The new studies (see figure panel A for summary) demonstrate that JAQ1-induced shedding of platelet GPVI depends on expression of an inhibitory Fc receptor, FcγRIIB, which contains an immunoreceptor tyrosine-based inhibitory motif, and is expressed on LSEC. WT mice or mice deficient in FcγRIIA (FcγRIIA−/−) treated with JAQ1 showed entrapment of platelets in the liver resulting in transient thrombocytopenia and increased GPVI shedding as demonstrated by elevated levels of sGPVI in plasma. In contrast, mice deficient in FcγRIIB (FcγRIIB−/−) did not show these effects (see figure panel A). How this shedding occurs requires further investigation. However, potential mechanisms for antibody-induced GPVI shedding in mice mediated by FcγRIIB in the liver might involve FcγRIIB/IgG-dependent clustering of GPVI and/or the possible involvement of a sheddase derived from LSEC (see figure panel B). In future studies, it would be worthwhile to examine heterozygous forms of FcγRIIB deficiency where the receptor is expressed but in reduced amounts to assess any expression density dependency relevant to a mechanism involving crosslinking. It would also be interesting to assess whether antibody-based depletion of other platelet receptors such as CLEC-2 (INU1) shows similar dependence on LSEC FcγRIIB expression. Because human but not mouse platelets express FcγRIIA, which may provide an alternative pathway for antibody-induced GPVI shedding in human peripheral blood (see figure panel B), it remains to be established whether activation-dependent or activation-independent immune clearance of human platelets in nonobese diabetic/SCID mice10 involves LSEC and an FcγRIIB-dependent mechanism, and indeed whether this mechanism is relevant to immune thrombocytopenia in general.

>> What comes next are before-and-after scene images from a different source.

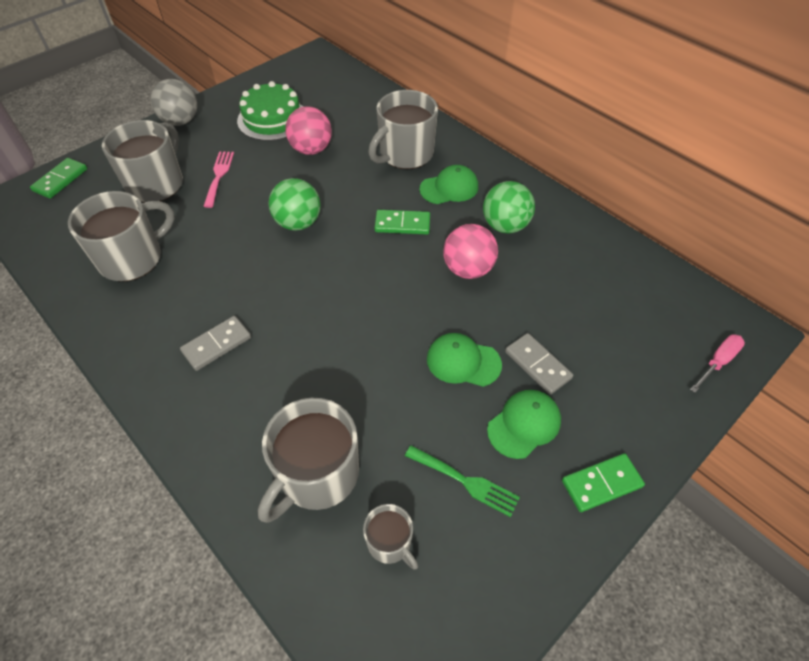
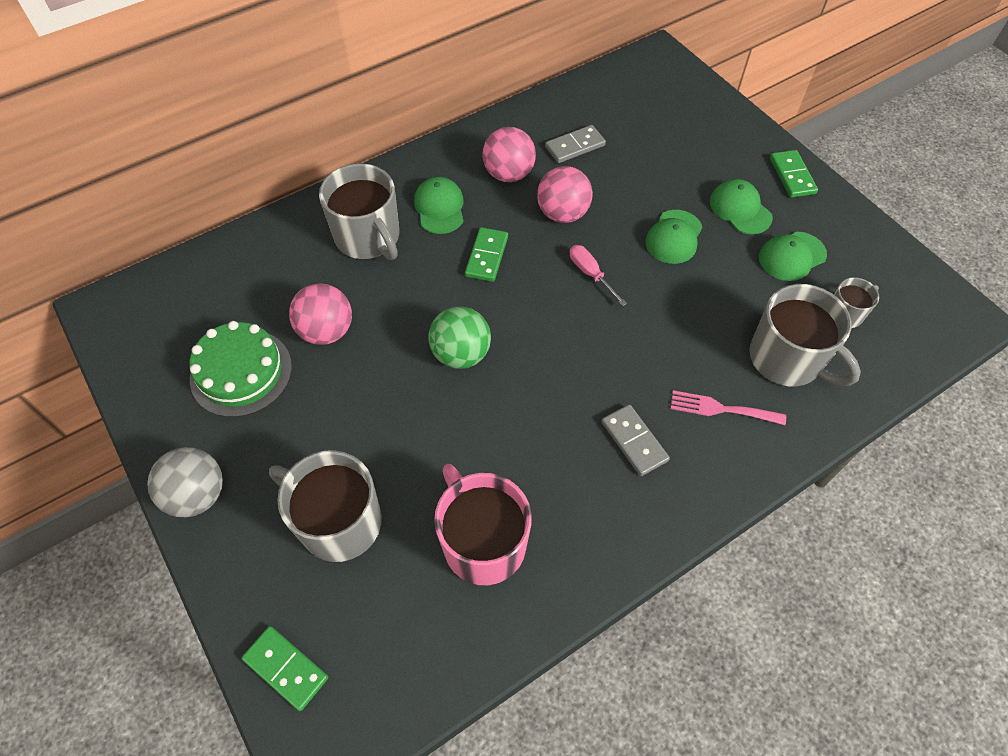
camera: 80 degrees left, 5 degrees up
grey mug [68,191,175,281] -> pink mug [434,464,532,585]
pink fork [203,151,234,208] -> pink fork moved to [671,390,786,425]
green fork [405,445,520,517] -> green cap [759,232,827,281]
green ball [483,181,535,233] -> pink ball [482,127,536,182]
grey domino [505,333,573,395] -> grey domino moved to [545,125,606,163]
pink screwdriver [690,334,745,393] -> pink screwdriver moved to [570,245,627,306]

This present study is potentially significant for understanding mechanisms underlying antibody-based methods of platelet GPVI depletion for future thromboprotective applications. As mentioned earlier, some but not all cases of human immune thrombocytopenia have elevated plasma sGPVI, and this liver-based mechanism could also have important implications for other antibody-based therapies. Finally, these studies raise questions surrounding differences in mammalian evolution and immunologic development. That is, why mouse platelets have no FcγRIIA and response to antiplatelet antibodies occurs at the liver endothelium, whereas humans have additional peripheral responsiveness capacity toward antiplatelet antibodies.
Conflict-of-interest disclosure: The authors declare no competing financial interests.